### WHAT YOU HAVE TO DO
Omit the images and output every line of the data below exactly.

### DATA SECTION
===============
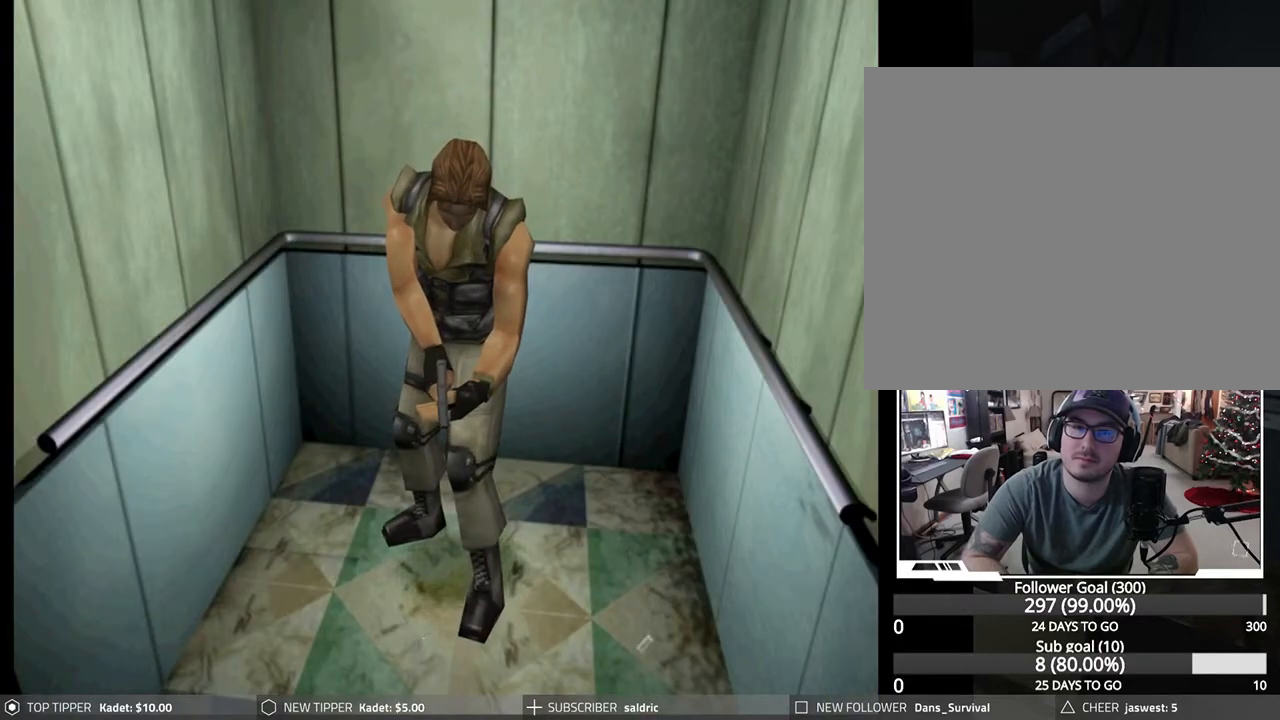
{"buttons": ["R1", "DPAD_DOWN"], "left_stick": "center", "events": []}
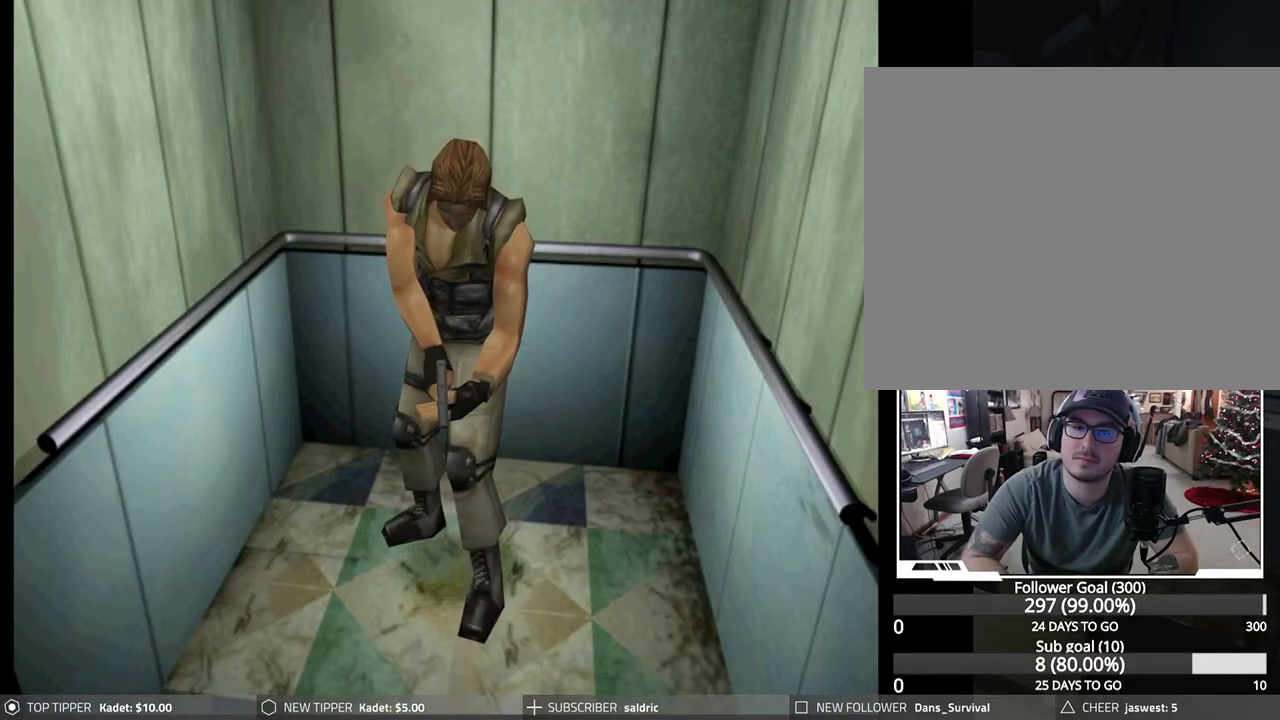
{"buttons": ["DPAD_RIGHT"], "left_stick": "center", "events": [[200, "R1", "up"], [233, "DPAD_DOWN", "up"], [500, "DPAD_RIGHT", "down"]]}
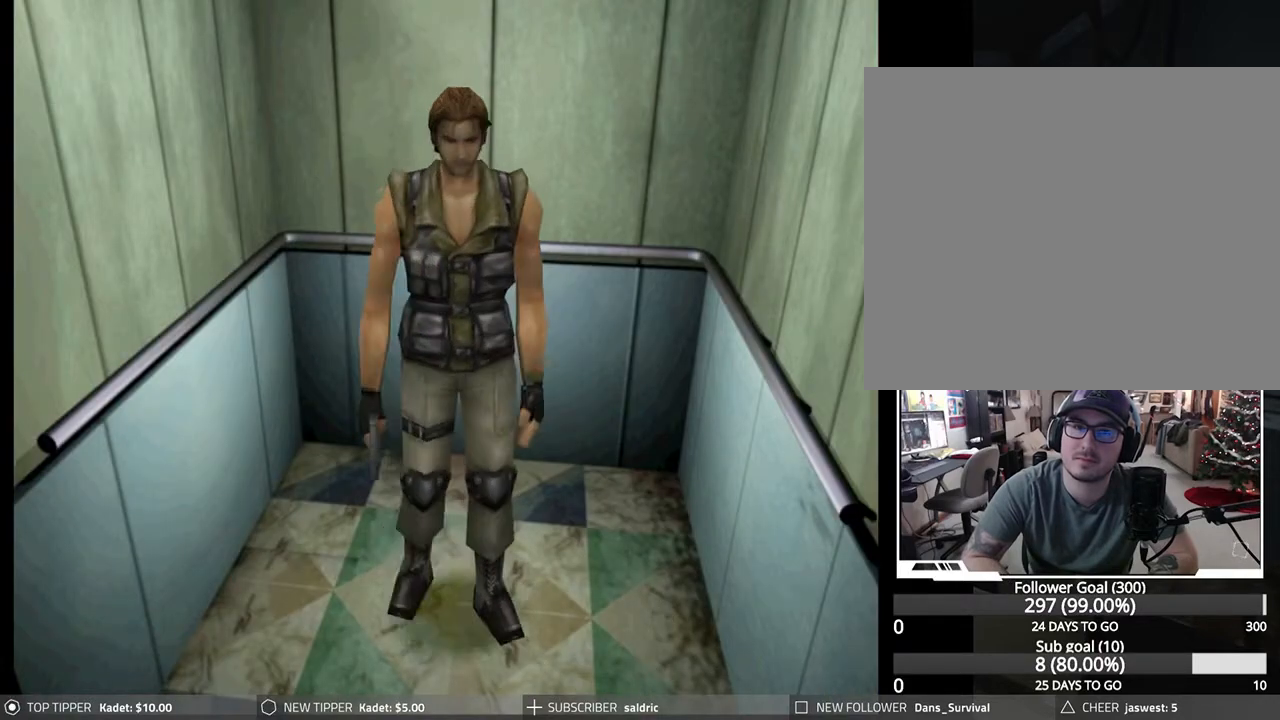
{"buttons": ["DPAD_RIGHT"], "left_stick": "center", "events": []}
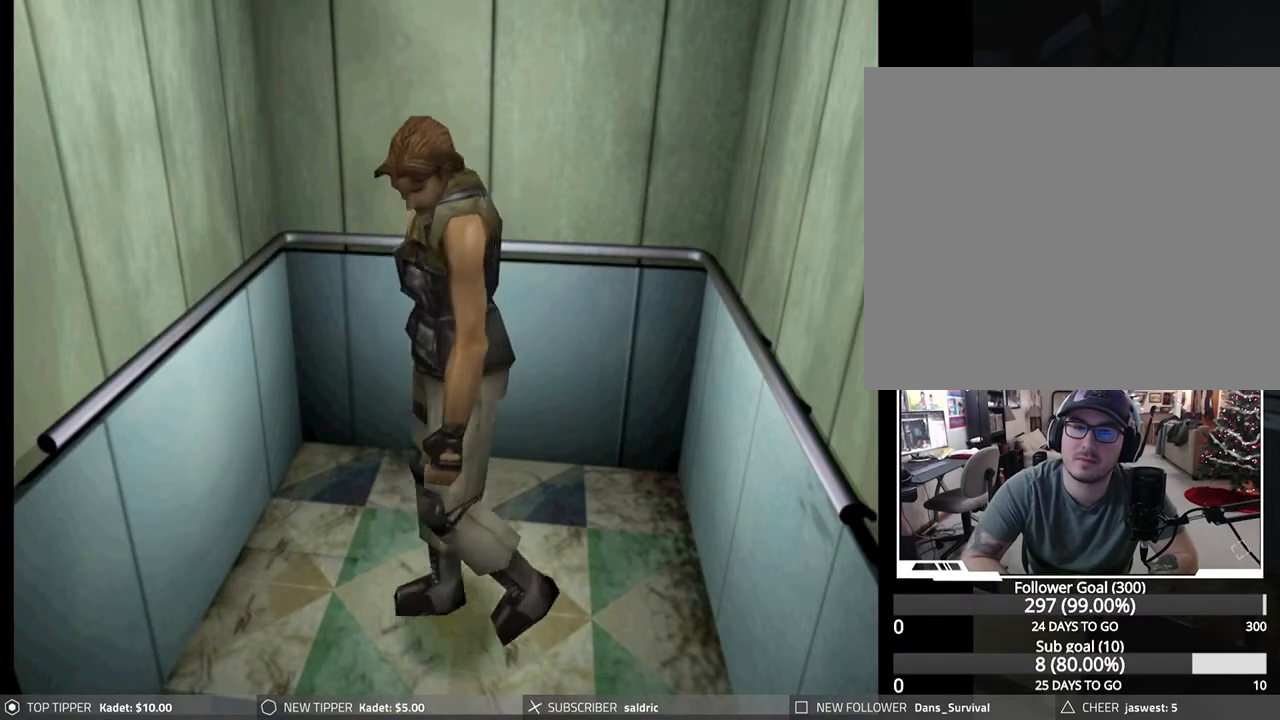
{"buttons": [], "left_stick": "center", "events": [[467, "DPAD_RIGHT", "up"]]}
===============
### OUTPUT BELOW
{"buttons": ["R1", "DPAD_DOWN"], "left_stick": "center", "events": []}
{"buttons": ["DPAD_RIGHT"], "left_stick": "center", "events": [[200, "R1", "up"], [233, "DPAD_DOWN", "up"], [500, "DPAD_RIGHT", "down"]]}
{"buttons": ["DPAD_RIGHT"], "left_stick": "center", "events": []}
{"buttons": [], "left_stick": "center", "events": [[467, "DPAD_RIGHT", "up"]]}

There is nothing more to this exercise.